Popsicles, No
Thursday, September 7th, 2023 -- by Bacchus
Despite what the calendar says about autumn, it’s still high summer where I am, with an oppressive heat forecast for a few more days yet. So this is where I share with you that the British media, apparently, likes to have fun by warning people, vigorously and repeatedly, not to fuck themselves with frozen treats (popsicles in the USA, “ice lollies” in the British Isles, apparently.) So of course, The Girl On The Net had to go there and do that, for science, despite all the many good reasons not to, which she enumerates in her post Why can’t I put an ice lolly in my vagina? Spoiler: She can, she did, it wasn’t fun:
Fucking an ice lolly is no fun AT ALL.
It’s absolutely shit.
Frankly, one of the worst sexual experiences of my life. One star. Out of TEN THOUSAND stars. It’s midday on the hottest day on record, so my lolly was already half melted by the time I got the second condom on, and at the point it actually entered my vag I was basically thumbing in a bag of Slush Puppy. And sure, I paused briefly to take a photo, but as you can see from the quality of the photo, that didn’t take more than a few seconds at best. Even if the ice lolly hadn’t been half-melted, it was still a riotously terrible wank. Freezing cold in a way that only emphasised how hot the rest of me was, and made my cunt long for the warmth of a nice human dick. It was a truly tedious, irritating experience.

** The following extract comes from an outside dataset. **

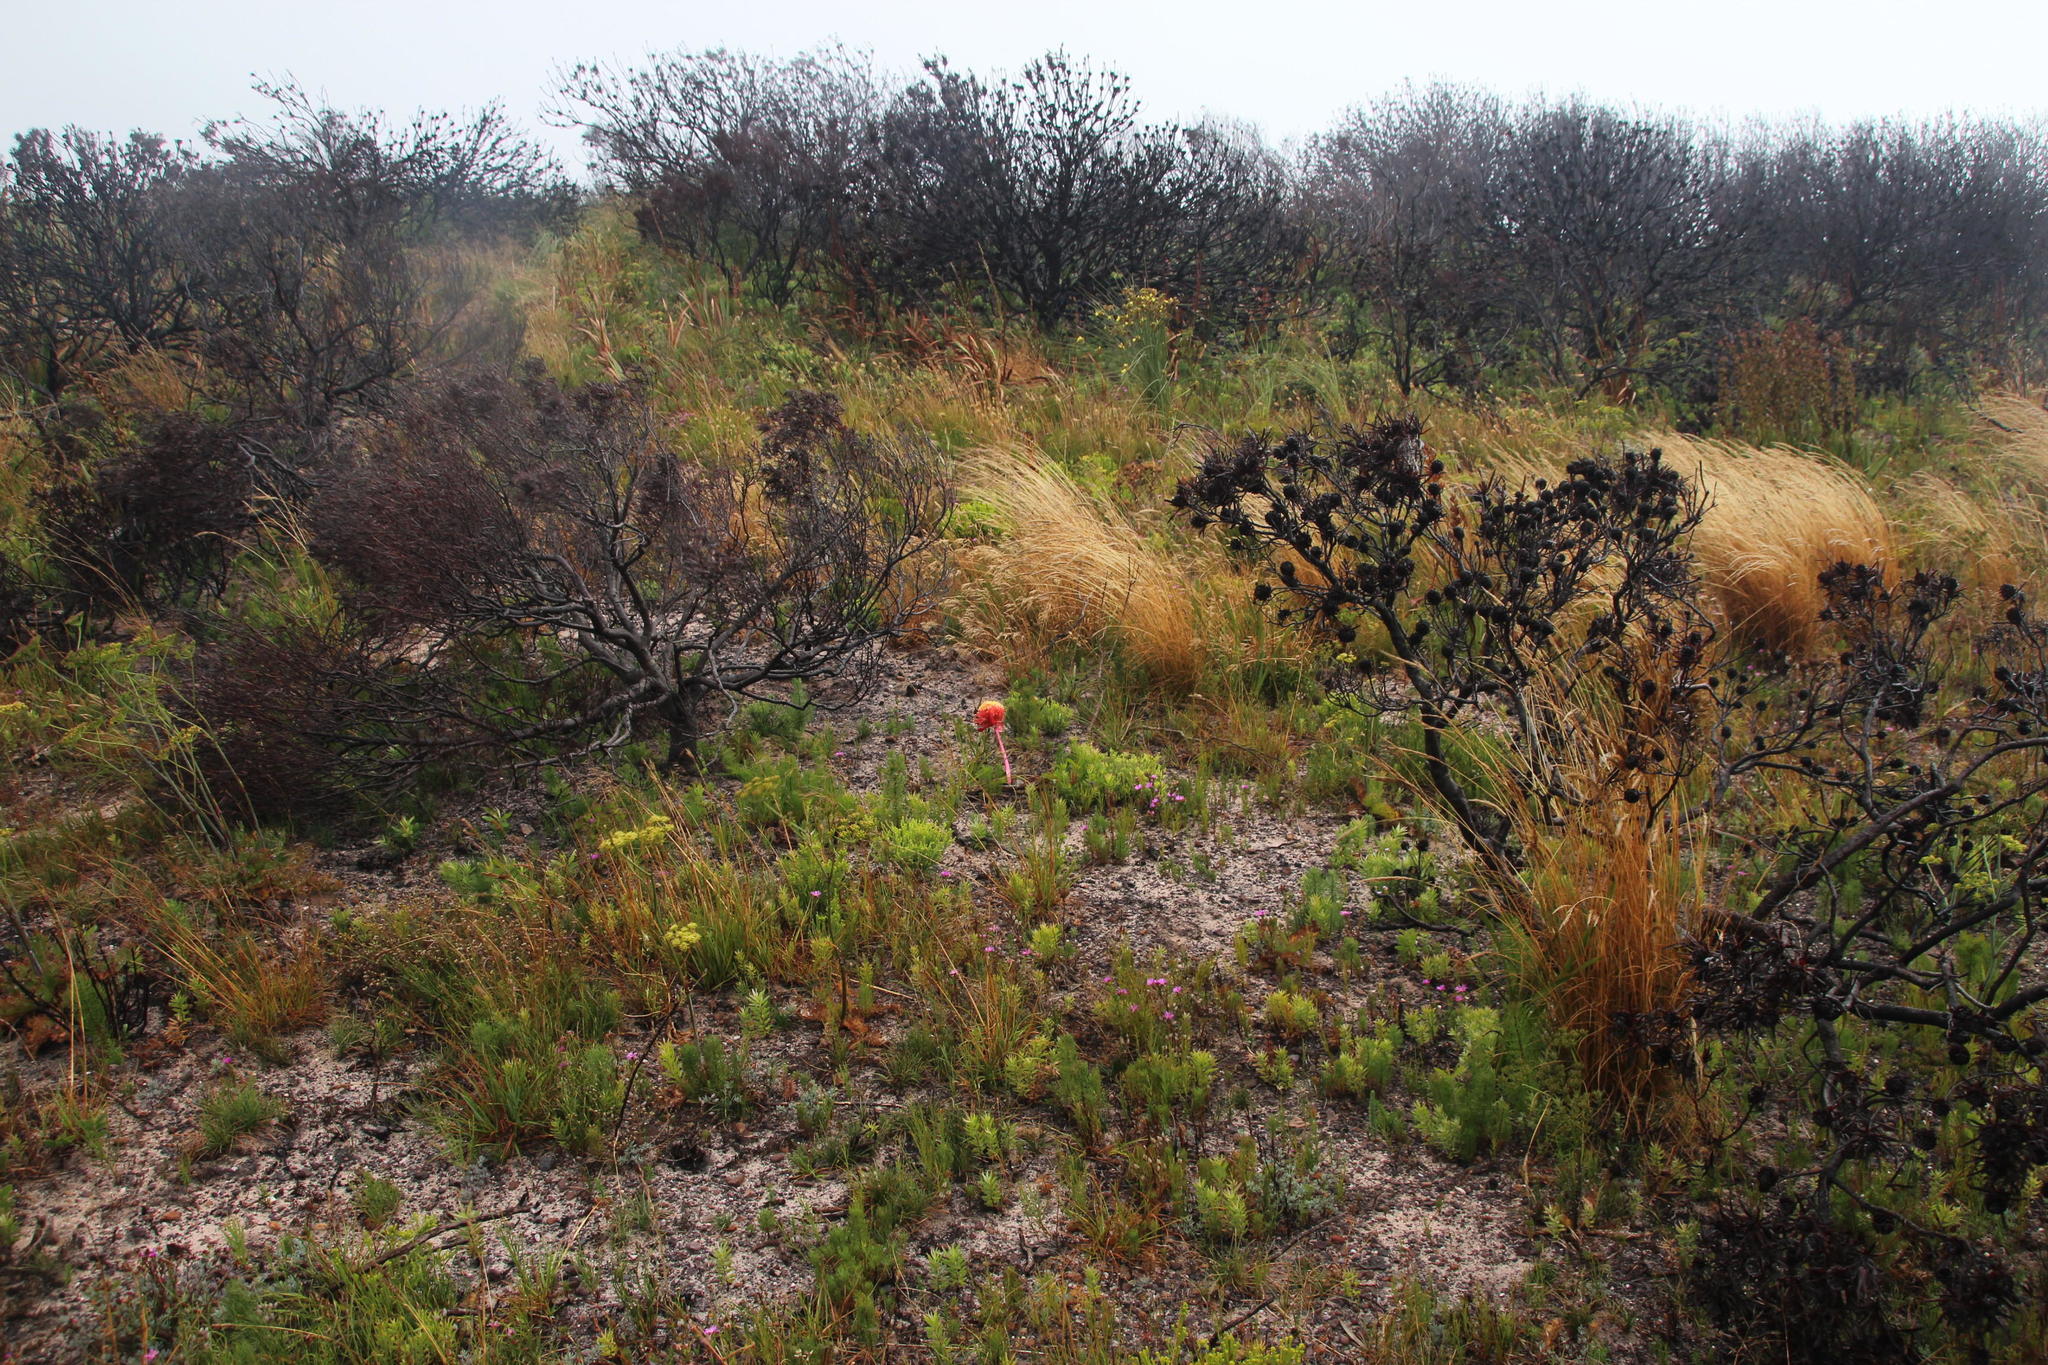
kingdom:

Now you know. But do you know what all this reminds me of? “Don’t put beans up your nose.”
What? Why would you put beans up your nose? A very good question!

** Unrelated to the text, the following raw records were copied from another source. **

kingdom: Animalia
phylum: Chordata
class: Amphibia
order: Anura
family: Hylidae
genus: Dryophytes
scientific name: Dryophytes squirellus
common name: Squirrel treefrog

This is a tale my father told me. When he was a toddler, his grandmother (my great-grandmother) would regularly admonish the small children in her care “don’t put beans up your nose” if she was about to leave them unsupervised for a moment, for example by going out to the chicken coop to collect eggs. He told me that he’d never thought to put beans up his nose before that, but being regularly told not to made him want to try it. Later, when he was an older child, he finally asked her what it was all about, and she explained that if a small child puts dried beans up anybody’s nose, they may lodge in the sinuses, swell, and sprout or rot, any of which outcomes will cause great distress and harm. “But Grandma”, he asked her, “does this really happen?” And she assured him it was a real problem that all mothers in her day were warned to avoid. Truth? Or a literal “old wives tale” that circulated in the late 1800s as the viral parenting panic of its day? Dad never knew.
Viral panics are a form of folklore. It seems to me that the sensationalist British press and my great-grandmother were and are participants in the same venerable folkloric tradition.